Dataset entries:
════
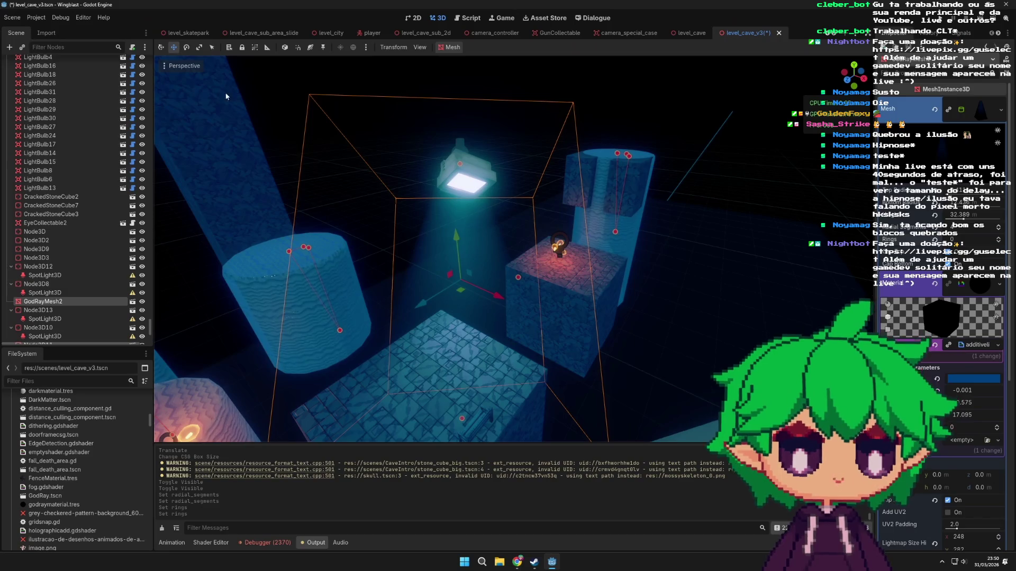
- Preview the scene in wireframe, switch back to normal display, and select floor tile CSGBox3D99
{"action": "left_click", "coordinate": [181, 67]}
{"action": "left_click", "coordinate": [218, 204]}
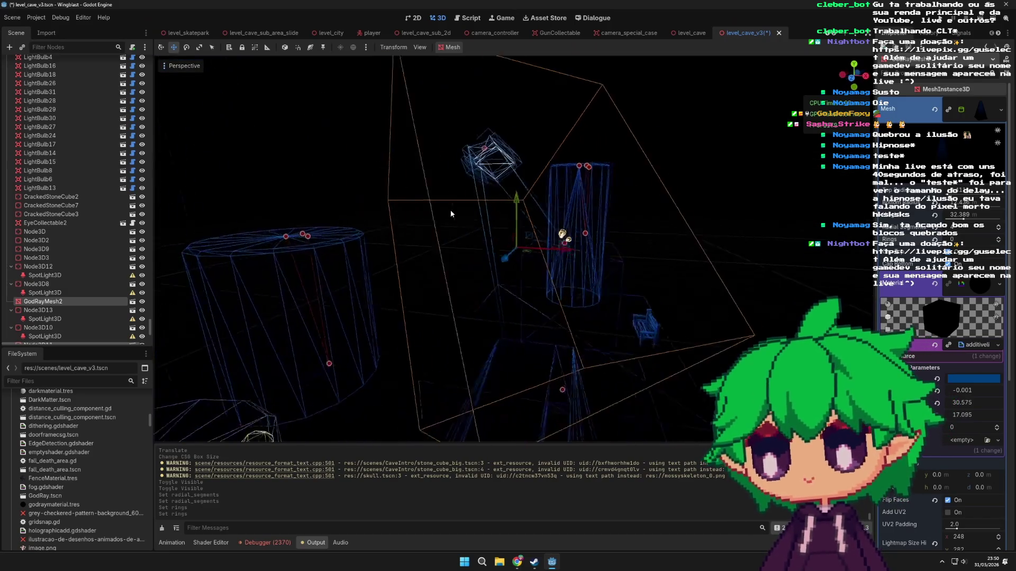
{"action": "mouse_move", "coordinate": [466, 191]}
{"action": "left_mouse_down"}
{"action": "mouse_move", "coordinate": [455, 265]}
{"action": "mouse_move", "coordinate": [374, 328]}
{"action": "mouse_move", "coordinate": [246, 113]}
{"action": "left_mouse_up"}
{"action": "left_click", "coordinate": [182, 66]}
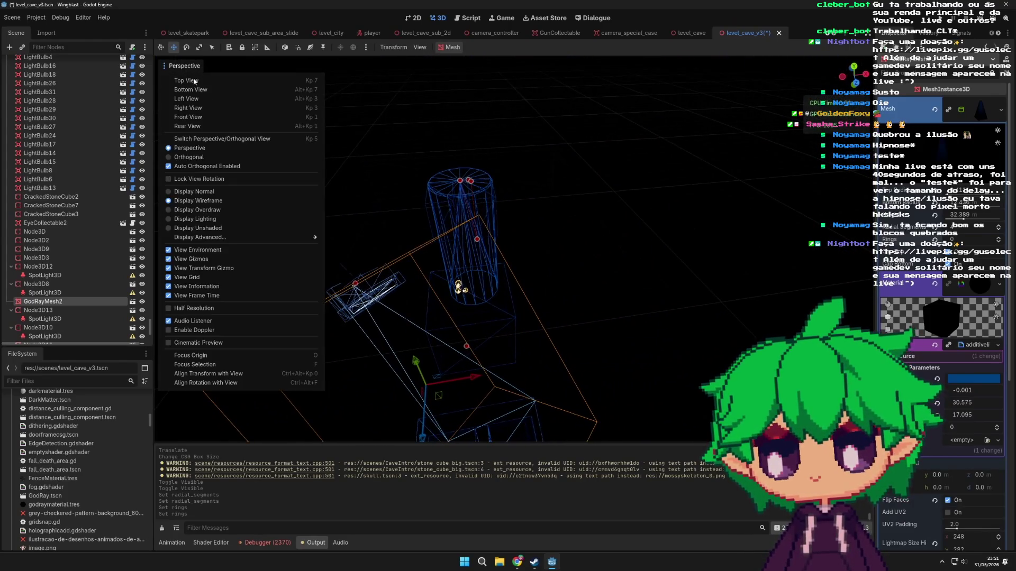
{"action": "left_click", "coordinate": [212, 191]}
{"action": "scroll", "coordinate": [611, 274], "scroll_direction": "up", "scroll_amount": 5}
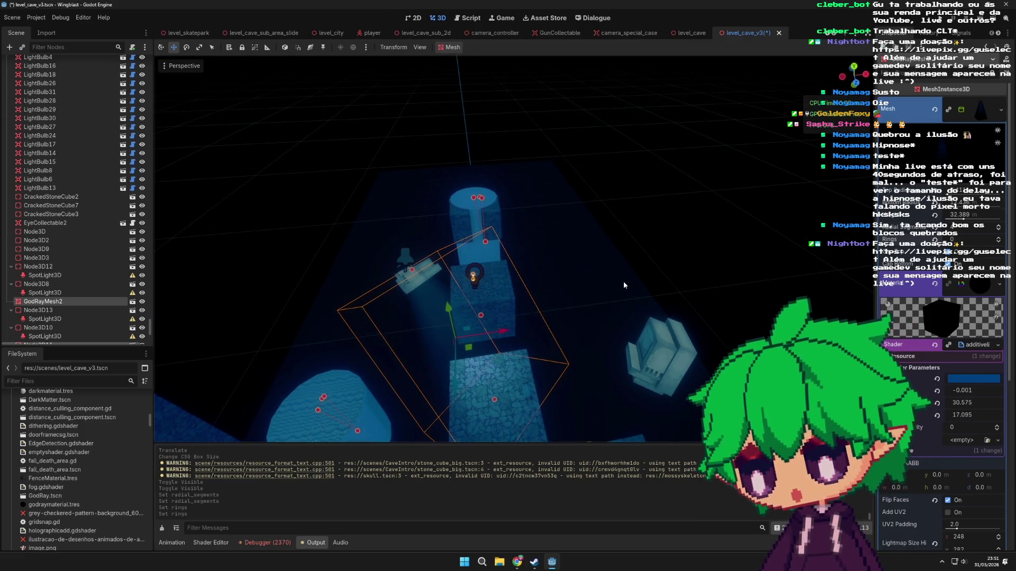
{"action": "scroll", "coordinate": [624, 283], "scroll_direction": "up", "scroll_amount": 5}
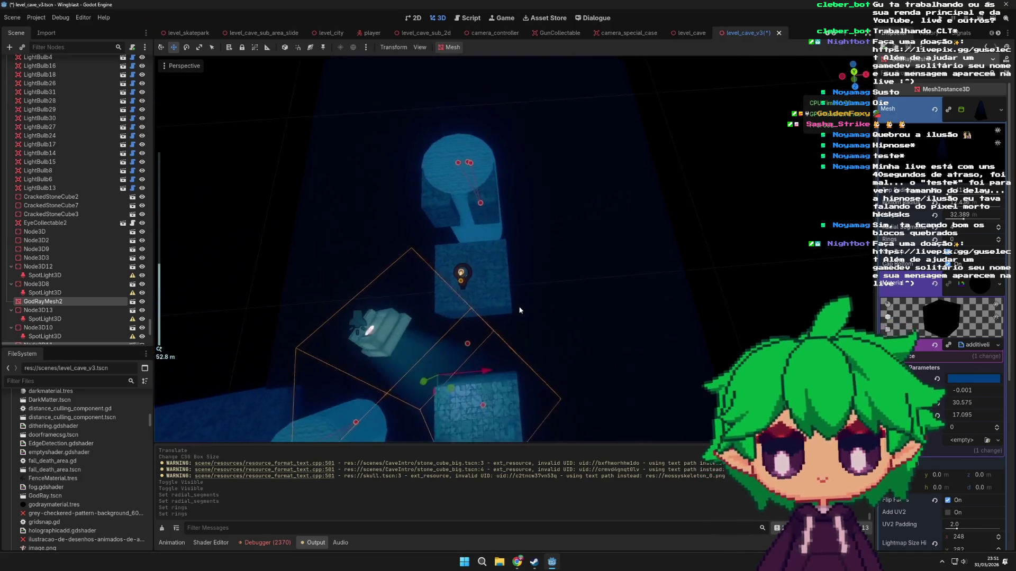
{"action": "left_click", "coordinate": [511, 322]}
{"action": "mouse_move", "coordinate": [511, 326]}
{"action": "left_mouse_down"}
{"action": "mouse_move", "coordinate": [582, 212]}
{"action": "mouse_move", "coordinate": [532, 306]}
{"action": "left_mouse_up"}
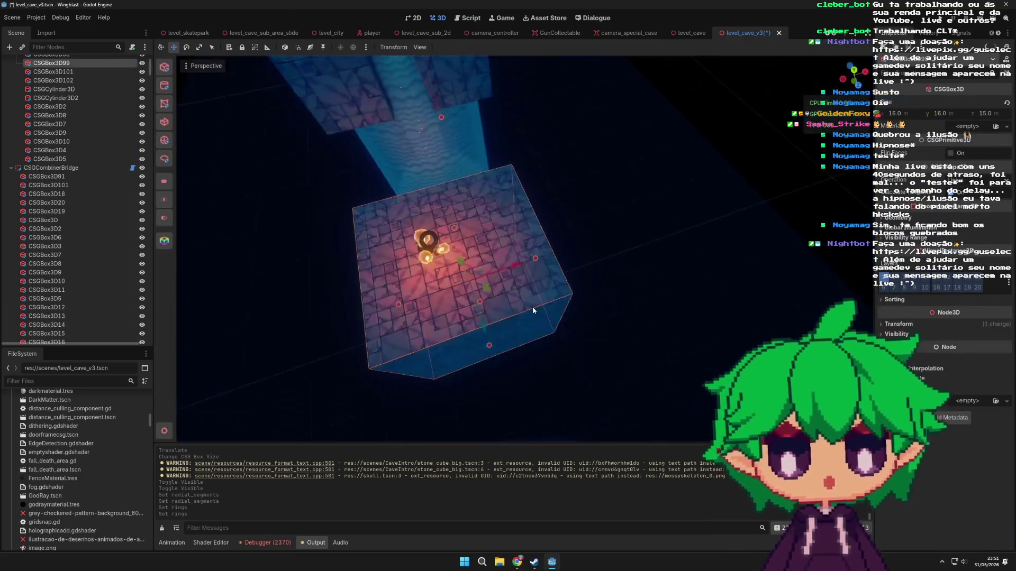
- Raise LightBulb31's light range, place it at the back of the block top, and save
{"action": "scroll", "coordinate": [608, 352], "scroll_direction": "down", "scroll_amount": 5}
{"action": "mouse_move", "coordinate": [610, 356]}
{"action": "left_mouse_down"}
{"action": "mouse_move", "coordinate": [608, 232]}
{"action": "mouse_move", "coordinate": [610, 314]}
{"action": "mouse_move", "coordinate": [582, 275]}
{"action": "mouse_move", "coordinate": [575, 287]}
{"action": "mouse_move", "coordinate": [586, 286]}
{"action": "mouse_move", "coordinate": [529, 267]}
{"action": "left_mouse_up"}
{"action": "scroll", "coordinate": [582, 275], "scroll_direction": "up", "scroll_amount": 3}
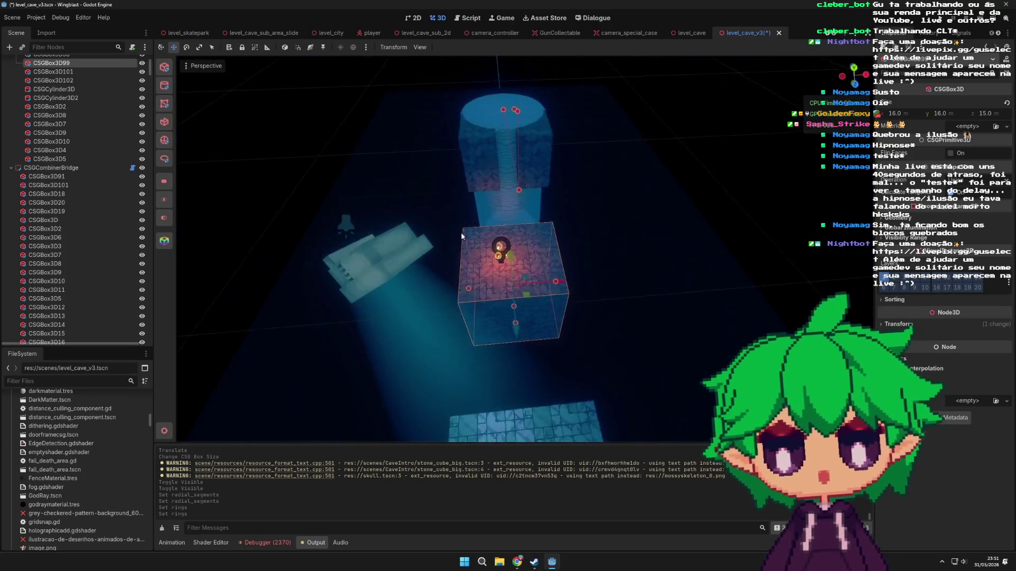
{"action": "scroll", "coordinate": [529, 267], "scroll_direction": "up", "scroll_amount": 3}
{"action": "left_click", "coordinate": [467, 252]}
{"action": "mouse_move", "coordinate": [467, 252]}
{"action": "left_mouse_down"}
{"action": "mouse_move", "coordinate": [483, 223]}
{"action": "mouse_move", "coordinate": [533, 249]}
{"action": "left_mouse_up"}
{"action": "scroll", "coordinate": [483, 224], "scroll_direction": "down", "scroll_amount": 3}
{"action": "scroll", "coordinate": [533, 249], "scroll_direction": "up", "scroll_amount": 3}
{"action": "left_click_drag", "start_coordinate": [958, 123], "coordinate": [984, 124]}
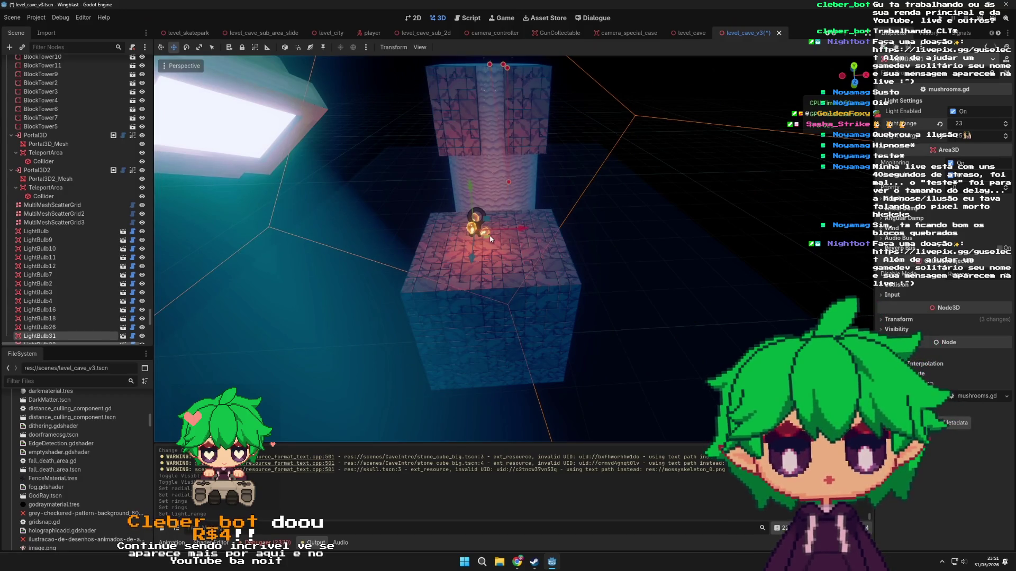
{"action": "left_click_drag", "start_coordinate": [490, 239], "coordinate": [438, 284]}
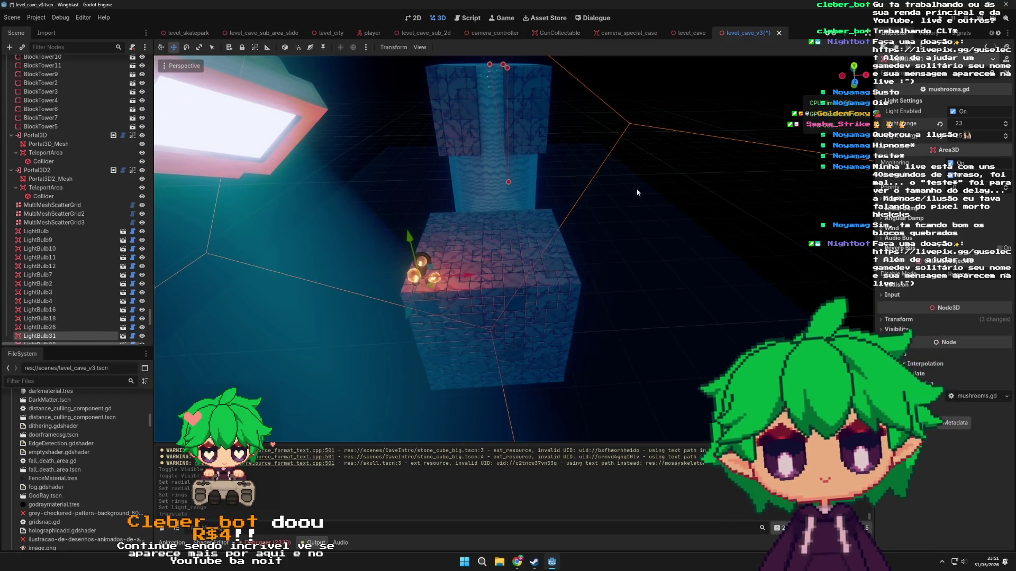
{"action": "mouse_move", "coordinate": [958, 123]}
{"action": "left_mouse_down"}
{"action": "mouse_move", "coordinate": [979, 124]}
{"action": "mouse_move", "coordinate": [953, 123]}
{"action": "left_mouse_up"}
{"action": "mouse_move", "coordinate": [433, 289]}
{"action": "left_mouse_down"}
{"action": "mouse_move", "coordinate": [427, 237]}
{"action": "mouse_move", "coordinate": [446, 227]}
{"action": "left_mouse_up"}
{"action": "scroll", "coordinate": [446, 227], "scroll_direction": "down", "scroll_amount": 5}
════
**DIRECTIONS:**
A single number is the whole answer here: the number of lines in the data that include "scroll".

**SOLUTION FOR THIS PROBLEM:**
8